How do we define the popularity of a song? Well, the Spotify Web API also provides a “popularity” feature for all its songs, giving a value between 0 and 100 (100 being the maximal level of popularity of a song). This feature is a function of the number of views of the song on Spotify, but it also decreases over time such that a buzz from two years ago has a lower popularity value than a buzz from last week.
First step — Collecting data
For our machine learning algorithm to train at best, we wanted many tracks of all possible genres.
Does the language matter? Well, even if Sabam only looks for new talents from Benelux and France, where most of the songs are sung in French and Dutch, having other languages will not skew our model. Indeed, if you like Spanish music, it’s probably for its tempo or its danceability more than for its lyrics. And so, if a comparable beat appears in a French song, the chances are that you will also probably like it.
Then, does the year of release matter? Of course it does! Sabam wants to know what is going to buzz now, depending on the current hype. The problem is that the Spotify API doesn’t allow you to select all the songs from a specific year. But given that the popularity feature decreases over time, it’s not a big deal if we consider older songs in our dataset because even if they have been a hit in the past, their popularity value will be lower than the one of a current hit.
Getting a vast amount of songs with the Spotify API wasn’t as easy as expected. The only way to get several tracks is by specifying a track name, an artist, an album name, or a playlist name. To have the largest set of all-genres tracks, we decided to take the official playlists made by Spotify, going from Classic to Rock, and we extracted all the songs from these playlists. Finally, our data was composed of the features of approximately 2000 songs.
Second step — Training data
This hackathon aimed to use at best the given tools of the IBM Cloud. We mostly used the IBM Watson Studio that provides tools for data scientists to collaboratively and efficiently work with data to build and train models at scale. It gave us the possibility to quickly visualize and discover insights from our data.
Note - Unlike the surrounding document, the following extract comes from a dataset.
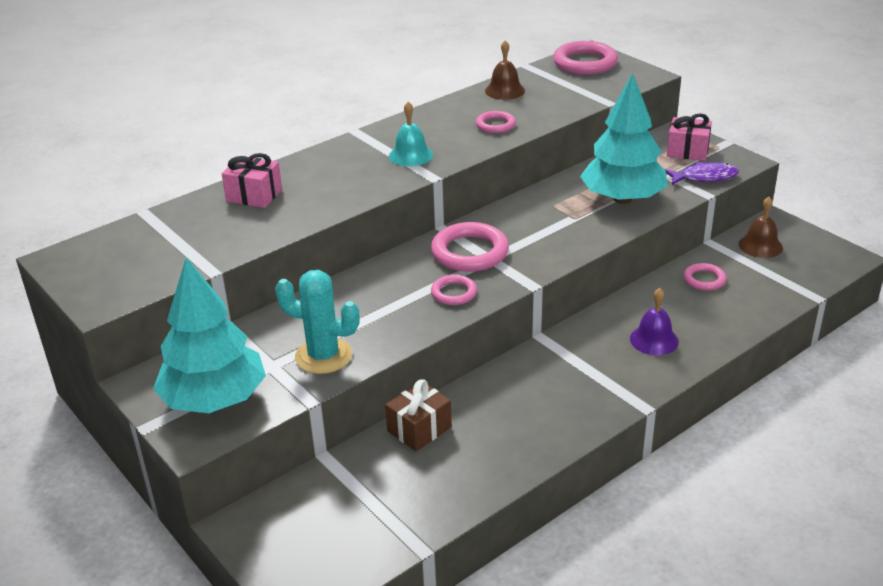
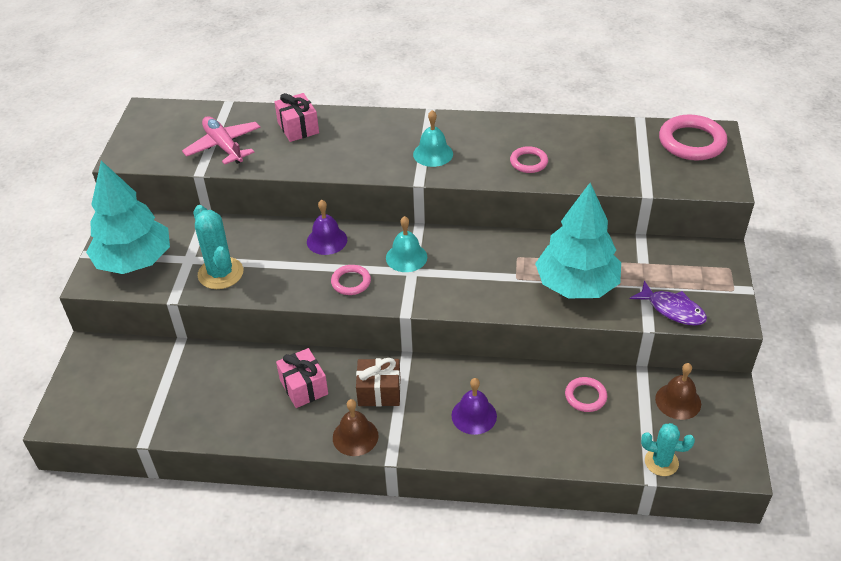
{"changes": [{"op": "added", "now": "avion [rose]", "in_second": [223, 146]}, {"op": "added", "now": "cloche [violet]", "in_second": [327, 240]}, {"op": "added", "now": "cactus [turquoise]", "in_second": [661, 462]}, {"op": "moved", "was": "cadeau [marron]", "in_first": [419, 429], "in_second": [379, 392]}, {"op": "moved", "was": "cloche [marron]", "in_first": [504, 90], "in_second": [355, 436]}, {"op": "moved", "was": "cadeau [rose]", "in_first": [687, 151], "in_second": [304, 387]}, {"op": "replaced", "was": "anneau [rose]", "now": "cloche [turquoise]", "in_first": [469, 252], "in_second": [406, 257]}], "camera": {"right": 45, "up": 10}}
We trained our data on multiple machine learning algorithms and kept the one that gave us the least mean absolute error (MAE). The Random Forest algorithm gave pretty good results with a MAE of approximately 5 (out of 100), and so it becomes the algorithm that we used for our model.
Third step — Predicting buzz
The last step of the process was to test our model on new tracks. The Spotify API allows us to get a list of new releases. These releases were passed as inputs in our algorithm to analyze their features and compute for each one of them a predicted popularity score. This predicted score corresponds to a percentage for a song to be a hit.
In the output list of potential hits, filtering must be done through the artists to keep the Belgian, Dutch, and French ones. Unfortunately, this filtering can’t be done with the Spotify API, as it does not provide any feature concerning an artist’s nationality. A solution to this problem consists of using another Web API, called “Music Story”, which allows collecting a set of data on more than 195 000 artists, including their nationality.
Notice that additional filtering is necessary from Sabam to get rid of the artists that have already been affiliated.
Finally, our solution to the Sabam problem is a web application with a user-friendly interface. The user only has to select the different platforms on which he/she wants to search for new talents — only Spotify is supported for the moment — and then clicks the search button. After less than a minute, a complete list of future buzz artists appears on his screen, letting the user choose to contact the ones he is interested in.